2017-12-16 16:23:00

As mulheres do Advento e a maternidade como dom de Deus


A Associação “Mulheres no Vaticano” , marcou o seu primeiro ano de vida na passada quarta-feira 13, com uma assembleia geral das sócias. O encontro foi precedido de uma missa presidida pelo P. Federico Lombardi, Director Espiritual da Associação.  Tal como noutras celebrações litúrgicas para os membros desta Associação, o P. Lombardi centrou a sua homilia sobre a mulher na Sagrada Escritura.
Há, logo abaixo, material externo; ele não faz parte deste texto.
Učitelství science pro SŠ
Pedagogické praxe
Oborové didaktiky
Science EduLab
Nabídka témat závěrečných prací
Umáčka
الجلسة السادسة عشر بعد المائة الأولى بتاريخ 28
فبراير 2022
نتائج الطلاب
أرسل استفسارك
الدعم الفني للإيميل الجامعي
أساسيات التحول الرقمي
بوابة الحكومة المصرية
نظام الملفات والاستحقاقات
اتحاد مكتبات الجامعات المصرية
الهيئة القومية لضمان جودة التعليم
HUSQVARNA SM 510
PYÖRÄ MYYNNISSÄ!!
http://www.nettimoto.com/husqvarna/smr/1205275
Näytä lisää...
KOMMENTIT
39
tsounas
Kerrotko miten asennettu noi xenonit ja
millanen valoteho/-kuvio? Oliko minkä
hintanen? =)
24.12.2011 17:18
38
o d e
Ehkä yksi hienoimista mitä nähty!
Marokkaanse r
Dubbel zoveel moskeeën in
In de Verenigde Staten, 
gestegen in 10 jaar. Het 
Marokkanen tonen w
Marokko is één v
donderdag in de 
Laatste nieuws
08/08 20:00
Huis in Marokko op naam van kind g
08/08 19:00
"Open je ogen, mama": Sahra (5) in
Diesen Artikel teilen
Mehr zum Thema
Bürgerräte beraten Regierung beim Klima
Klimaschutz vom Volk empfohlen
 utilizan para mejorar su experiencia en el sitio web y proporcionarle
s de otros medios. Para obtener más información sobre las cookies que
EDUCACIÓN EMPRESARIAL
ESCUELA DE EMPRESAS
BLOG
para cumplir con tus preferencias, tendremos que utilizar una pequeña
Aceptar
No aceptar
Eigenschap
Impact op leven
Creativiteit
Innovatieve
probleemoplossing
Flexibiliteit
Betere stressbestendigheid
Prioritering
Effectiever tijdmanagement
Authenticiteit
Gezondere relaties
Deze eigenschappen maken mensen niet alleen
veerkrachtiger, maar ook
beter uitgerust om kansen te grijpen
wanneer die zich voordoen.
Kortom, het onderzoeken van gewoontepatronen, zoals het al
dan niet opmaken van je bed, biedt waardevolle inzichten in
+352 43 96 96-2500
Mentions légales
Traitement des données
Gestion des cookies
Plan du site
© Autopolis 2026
Desta vez, chamou a atenção para algumas figuras femininas que se encontram nas leituras do tempo do Advento. Uma homilia que achamos oportuno partilhar convosco, pelo menos nos seus aspectos essenciais, por ocasião do terceiro domingo de Advento.  

- P. Lombardi, normalmente no período do Advento estamos mais habituados a ouvir falar de Maria que aceitou ser mãe do Filho de Deus, e que contemplamos também no Presépio. Mas na sua homilia falou doutras mulheres, dividindo-as em dois grupos. Um que definiu como “As mulheres da genealogia de Jesus” e outro como “As mulheres estéreis”. Comecemos pelo primeiro grupo, quem são exactamente?

São as mulheres que aparecem na página do Evangelho de São Mateus que nos apresenta a genealogia de Jesus. Normalmente as genealogias compreendiam só os homens e, com efeito, no Evangelho de Lucas é assim, mas no de Mateus aparecem, de forma muito evidente, quatro mulheres: Tamar, Racab, Rute e Betsabea. E não é por acaso. O evangelista quer transmitir-nos uma mensagem”.

- E é uma mensagem - se compreendi bem - ligada às vicissitudes de vida dessas mulheres, não é?

Sim, essas quatro mulheres são conhecidas porque fala-se delas nos livros do Antigo Testamento, e têm histórias bastante particulares. Não são mulheres “normais”, não são tranquilas donas de casa e simples mães de família. E isto pode suscitar alguma curiosidade, mas o objectivo do evangelista Mateus não é certamente o de solicitar a curiosidade com histórias um bocado “picantes”.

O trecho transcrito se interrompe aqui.